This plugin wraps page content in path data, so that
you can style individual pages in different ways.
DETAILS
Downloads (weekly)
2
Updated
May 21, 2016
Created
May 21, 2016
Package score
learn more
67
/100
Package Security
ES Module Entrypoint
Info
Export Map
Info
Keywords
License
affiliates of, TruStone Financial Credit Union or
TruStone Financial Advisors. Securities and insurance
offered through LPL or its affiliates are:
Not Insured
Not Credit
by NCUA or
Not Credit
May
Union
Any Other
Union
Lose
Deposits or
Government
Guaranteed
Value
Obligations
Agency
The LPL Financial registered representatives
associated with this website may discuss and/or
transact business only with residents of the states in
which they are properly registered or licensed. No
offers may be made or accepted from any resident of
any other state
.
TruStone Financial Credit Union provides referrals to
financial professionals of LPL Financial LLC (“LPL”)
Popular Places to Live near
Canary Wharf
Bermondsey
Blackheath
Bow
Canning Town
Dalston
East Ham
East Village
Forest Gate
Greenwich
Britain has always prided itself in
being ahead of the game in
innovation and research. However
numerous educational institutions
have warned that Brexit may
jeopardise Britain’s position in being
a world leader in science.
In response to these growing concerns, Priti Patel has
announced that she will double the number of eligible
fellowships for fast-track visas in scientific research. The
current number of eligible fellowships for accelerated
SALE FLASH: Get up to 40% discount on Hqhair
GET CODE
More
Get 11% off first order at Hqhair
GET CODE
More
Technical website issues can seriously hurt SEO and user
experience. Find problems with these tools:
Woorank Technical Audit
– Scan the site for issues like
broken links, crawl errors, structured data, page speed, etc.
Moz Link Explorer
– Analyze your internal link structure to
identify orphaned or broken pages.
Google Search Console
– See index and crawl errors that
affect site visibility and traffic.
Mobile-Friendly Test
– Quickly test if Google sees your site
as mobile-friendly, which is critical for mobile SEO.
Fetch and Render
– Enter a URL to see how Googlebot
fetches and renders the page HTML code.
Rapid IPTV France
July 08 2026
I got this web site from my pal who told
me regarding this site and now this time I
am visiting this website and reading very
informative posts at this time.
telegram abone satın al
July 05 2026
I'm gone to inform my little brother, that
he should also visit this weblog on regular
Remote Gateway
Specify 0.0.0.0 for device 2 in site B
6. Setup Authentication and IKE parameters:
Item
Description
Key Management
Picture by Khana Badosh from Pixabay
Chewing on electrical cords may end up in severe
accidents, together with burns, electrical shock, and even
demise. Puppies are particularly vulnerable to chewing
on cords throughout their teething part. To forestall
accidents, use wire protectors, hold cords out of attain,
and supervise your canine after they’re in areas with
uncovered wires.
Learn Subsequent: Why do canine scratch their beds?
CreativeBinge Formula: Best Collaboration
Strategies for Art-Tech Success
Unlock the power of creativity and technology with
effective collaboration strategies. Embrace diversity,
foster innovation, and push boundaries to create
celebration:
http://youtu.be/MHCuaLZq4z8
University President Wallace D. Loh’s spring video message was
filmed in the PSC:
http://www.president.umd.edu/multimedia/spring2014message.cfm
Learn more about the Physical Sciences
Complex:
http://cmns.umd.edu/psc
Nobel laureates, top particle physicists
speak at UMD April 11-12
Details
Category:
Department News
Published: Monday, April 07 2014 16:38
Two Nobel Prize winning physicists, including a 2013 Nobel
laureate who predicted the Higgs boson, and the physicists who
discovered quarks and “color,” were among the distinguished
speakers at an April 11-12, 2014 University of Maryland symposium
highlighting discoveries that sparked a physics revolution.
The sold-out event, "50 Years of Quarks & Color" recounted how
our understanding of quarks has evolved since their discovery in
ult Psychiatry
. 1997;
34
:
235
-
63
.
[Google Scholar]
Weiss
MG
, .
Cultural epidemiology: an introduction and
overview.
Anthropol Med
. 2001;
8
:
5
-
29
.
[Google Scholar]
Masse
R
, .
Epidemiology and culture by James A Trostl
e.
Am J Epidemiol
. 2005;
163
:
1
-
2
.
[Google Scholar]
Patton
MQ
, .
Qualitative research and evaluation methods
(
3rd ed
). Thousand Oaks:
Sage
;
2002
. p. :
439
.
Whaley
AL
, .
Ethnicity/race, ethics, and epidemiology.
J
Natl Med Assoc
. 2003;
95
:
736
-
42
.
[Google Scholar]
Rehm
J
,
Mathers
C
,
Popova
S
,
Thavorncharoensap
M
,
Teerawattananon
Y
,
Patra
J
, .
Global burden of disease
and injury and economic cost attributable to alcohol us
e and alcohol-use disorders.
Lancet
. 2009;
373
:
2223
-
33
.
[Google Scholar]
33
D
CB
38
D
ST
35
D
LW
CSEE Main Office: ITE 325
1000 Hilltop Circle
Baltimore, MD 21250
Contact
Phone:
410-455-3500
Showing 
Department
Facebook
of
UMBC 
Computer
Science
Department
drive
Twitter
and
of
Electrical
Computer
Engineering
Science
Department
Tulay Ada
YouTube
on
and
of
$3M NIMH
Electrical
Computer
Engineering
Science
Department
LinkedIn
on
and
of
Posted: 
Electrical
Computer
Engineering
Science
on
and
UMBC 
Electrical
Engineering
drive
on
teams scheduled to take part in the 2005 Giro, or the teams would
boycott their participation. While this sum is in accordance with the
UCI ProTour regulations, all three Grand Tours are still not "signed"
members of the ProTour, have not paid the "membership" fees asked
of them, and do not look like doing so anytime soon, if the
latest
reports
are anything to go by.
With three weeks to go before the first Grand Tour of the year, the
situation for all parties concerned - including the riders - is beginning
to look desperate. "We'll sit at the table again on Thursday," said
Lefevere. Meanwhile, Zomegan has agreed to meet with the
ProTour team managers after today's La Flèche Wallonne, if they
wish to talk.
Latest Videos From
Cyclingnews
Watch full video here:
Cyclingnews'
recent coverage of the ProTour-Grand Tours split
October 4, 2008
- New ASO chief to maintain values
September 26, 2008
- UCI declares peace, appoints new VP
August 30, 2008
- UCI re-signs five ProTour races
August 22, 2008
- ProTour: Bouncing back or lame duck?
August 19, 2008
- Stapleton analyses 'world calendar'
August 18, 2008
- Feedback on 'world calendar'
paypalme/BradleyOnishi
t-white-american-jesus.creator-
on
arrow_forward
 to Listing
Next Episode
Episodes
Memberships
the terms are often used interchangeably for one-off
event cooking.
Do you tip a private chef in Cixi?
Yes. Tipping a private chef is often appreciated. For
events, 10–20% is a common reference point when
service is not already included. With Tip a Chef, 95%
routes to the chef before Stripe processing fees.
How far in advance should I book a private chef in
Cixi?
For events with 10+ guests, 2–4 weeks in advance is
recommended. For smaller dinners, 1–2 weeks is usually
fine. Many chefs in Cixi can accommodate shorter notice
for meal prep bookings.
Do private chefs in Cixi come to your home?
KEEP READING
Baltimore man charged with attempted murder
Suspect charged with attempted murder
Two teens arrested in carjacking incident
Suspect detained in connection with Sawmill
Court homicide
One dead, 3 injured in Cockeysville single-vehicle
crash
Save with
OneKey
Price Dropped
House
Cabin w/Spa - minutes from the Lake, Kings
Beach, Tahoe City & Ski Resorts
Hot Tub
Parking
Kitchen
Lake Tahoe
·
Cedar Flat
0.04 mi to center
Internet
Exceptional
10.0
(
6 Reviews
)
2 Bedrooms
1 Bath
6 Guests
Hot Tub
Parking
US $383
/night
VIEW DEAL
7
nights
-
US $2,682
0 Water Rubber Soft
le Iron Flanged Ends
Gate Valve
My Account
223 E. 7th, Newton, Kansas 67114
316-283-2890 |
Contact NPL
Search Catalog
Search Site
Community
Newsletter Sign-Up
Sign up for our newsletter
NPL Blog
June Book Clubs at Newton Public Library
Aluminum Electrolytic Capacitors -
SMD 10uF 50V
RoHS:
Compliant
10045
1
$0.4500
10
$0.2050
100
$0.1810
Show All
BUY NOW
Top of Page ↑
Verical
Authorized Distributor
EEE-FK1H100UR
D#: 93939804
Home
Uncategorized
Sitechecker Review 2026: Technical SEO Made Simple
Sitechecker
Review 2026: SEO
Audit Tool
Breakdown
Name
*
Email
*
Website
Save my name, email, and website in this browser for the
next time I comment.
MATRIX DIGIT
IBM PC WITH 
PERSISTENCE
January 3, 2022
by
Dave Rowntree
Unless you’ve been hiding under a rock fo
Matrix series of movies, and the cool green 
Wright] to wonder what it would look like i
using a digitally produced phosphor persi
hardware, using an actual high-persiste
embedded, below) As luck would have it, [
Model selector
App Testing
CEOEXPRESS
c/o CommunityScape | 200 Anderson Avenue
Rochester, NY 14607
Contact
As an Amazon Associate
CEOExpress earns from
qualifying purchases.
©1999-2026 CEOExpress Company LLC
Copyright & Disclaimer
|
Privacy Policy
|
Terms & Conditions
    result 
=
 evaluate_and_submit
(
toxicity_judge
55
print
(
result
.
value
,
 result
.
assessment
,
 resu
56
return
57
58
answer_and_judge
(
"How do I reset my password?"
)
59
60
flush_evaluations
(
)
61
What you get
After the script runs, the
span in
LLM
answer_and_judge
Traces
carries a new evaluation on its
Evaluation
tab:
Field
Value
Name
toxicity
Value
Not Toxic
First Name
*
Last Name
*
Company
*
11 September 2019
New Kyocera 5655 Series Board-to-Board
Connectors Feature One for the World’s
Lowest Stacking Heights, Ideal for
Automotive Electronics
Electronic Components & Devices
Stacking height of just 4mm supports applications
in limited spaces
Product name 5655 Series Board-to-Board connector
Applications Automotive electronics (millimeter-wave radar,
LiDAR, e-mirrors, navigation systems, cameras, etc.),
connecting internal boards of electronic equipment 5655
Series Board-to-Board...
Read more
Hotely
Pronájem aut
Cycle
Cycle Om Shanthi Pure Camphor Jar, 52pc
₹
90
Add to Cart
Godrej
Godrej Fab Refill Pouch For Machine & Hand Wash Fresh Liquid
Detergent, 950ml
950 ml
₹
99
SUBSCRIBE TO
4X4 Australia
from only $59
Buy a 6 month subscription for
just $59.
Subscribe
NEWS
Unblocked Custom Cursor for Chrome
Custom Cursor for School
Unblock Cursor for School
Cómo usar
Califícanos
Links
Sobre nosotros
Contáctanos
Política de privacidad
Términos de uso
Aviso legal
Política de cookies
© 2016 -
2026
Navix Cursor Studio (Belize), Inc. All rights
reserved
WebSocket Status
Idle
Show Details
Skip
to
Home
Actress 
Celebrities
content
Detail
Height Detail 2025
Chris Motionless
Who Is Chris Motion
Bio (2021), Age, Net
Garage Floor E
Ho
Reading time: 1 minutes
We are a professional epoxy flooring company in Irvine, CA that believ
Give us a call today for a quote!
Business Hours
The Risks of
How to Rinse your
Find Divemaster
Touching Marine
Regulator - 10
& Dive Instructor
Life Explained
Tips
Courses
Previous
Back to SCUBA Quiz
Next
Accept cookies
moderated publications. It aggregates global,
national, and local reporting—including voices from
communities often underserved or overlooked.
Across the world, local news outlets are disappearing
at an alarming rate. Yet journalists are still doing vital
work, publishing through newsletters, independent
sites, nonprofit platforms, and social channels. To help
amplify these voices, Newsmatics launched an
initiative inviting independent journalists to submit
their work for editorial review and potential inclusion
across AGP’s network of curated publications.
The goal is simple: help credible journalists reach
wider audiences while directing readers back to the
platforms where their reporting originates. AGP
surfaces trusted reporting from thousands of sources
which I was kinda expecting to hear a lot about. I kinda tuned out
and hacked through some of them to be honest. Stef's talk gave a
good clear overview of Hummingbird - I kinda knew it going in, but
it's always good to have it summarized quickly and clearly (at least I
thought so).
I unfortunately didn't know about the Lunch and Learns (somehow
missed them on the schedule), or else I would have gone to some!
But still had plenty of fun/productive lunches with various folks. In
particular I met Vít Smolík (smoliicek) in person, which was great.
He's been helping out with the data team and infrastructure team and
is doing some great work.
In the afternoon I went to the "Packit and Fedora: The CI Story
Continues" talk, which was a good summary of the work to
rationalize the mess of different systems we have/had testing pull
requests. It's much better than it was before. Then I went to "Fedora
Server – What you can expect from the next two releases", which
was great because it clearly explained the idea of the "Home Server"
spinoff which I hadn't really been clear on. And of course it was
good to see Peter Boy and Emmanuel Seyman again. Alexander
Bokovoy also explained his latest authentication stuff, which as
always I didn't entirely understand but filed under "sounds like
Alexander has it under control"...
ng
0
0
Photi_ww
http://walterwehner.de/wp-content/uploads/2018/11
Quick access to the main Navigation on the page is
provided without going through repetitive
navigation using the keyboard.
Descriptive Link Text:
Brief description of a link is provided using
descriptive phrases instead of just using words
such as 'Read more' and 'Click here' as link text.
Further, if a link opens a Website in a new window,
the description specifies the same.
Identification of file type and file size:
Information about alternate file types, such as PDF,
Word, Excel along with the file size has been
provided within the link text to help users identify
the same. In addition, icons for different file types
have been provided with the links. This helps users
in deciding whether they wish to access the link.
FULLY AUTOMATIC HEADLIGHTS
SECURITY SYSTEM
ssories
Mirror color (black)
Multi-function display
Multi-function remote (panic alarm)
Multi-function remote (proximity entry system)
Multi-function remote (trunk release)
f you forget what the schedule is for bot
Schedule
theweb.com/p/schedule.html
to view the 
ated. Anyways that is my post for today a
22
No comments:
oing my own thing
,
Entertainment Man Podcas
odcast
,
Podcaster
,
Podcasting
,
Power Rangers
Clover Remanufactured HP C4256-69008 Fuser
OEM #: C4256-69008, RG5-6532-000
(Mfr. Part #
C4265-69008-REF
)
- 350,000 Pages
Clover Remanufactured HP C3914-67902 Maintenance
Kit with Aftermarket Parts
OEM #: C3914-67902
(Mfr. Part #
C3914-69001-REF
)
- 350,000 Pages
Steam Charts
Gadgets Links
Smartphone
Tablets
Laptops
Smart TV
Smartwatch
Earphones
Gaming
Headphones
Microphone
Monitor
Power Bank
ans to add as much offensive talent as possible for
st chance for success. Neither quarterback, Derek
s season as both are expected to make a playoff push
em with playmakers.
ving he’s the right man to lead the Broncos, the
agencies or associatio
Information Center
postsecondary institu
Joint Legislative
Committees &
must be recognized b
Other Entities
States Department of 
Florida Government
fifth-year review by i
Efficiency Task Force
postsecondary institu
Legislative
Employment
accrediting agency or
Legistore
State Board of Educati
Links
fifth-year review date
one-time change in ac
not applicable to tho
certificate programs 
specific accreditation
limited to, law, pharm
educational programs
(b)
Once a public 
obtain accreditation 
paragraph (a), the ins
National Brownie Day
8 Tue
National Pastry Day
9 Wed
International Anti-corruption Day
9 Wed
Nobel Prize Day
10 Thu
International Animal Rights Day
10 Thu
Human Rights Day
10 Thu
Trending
++++++++++
> **Instructions to follow**
Copy out the lines word for word, starting at the beginning of the data and ending with the line that contains "Obligations".

> **Reply**
This plugin wraps page content in path data, so that
you can style individual pages in different ways.
DETAILS
Downloads (weekly)
2
Updated
May 21, 2016
Created
May 21, 2016
Package score
learn more
67
/100
Package Security
ES Module Entrypoint
Info
Export Map
Info
Keywords
License
affiliates of, TruStone Financial Credit Union or
TruStone Financial Advisors. Securities and insurance
offered through LPL or its affiliates are:
Not Insured
Not Credit
by NCUA or
Not Credit
May
Union
Any Other
Union
Lose
Deposits or
Government
Guaranteed
Value
Obligations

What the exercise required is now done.